** DATA EXCERPTS **
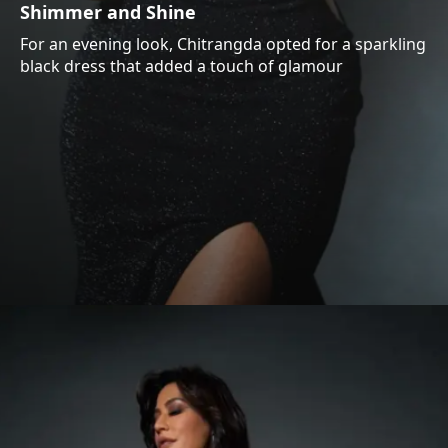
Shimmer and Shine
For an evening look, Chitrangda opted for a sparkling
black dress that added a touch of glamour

--

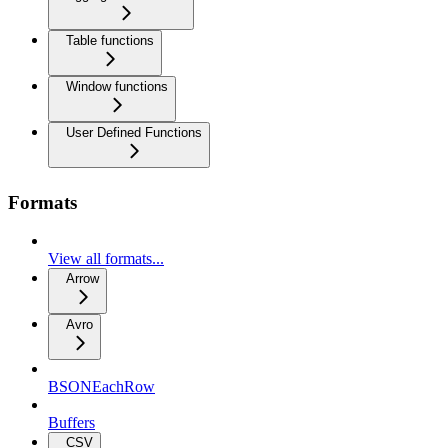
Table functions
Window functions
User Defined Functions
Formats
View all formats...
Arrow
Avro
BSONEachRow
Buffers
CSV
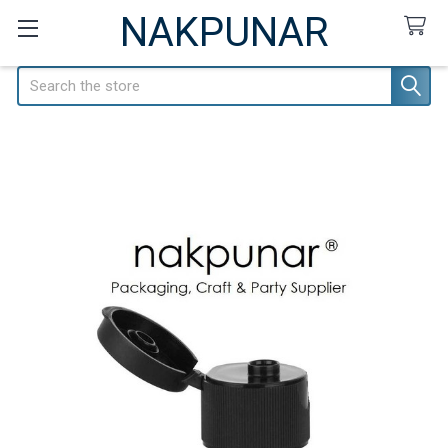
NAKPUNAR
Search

** TASK OBJECTIVE **
Looking at the data above, write out exactly the lines that start at the one containing "Shimmer and Shine" and end at the one containing "black dress that added a touch of glamour"; include both and nothing beyond.

** WRITTEN REPLY **
Shimmer and Shine
For an evening look, Chitrangda opted for a sparkling
black dress that added a touch of glamour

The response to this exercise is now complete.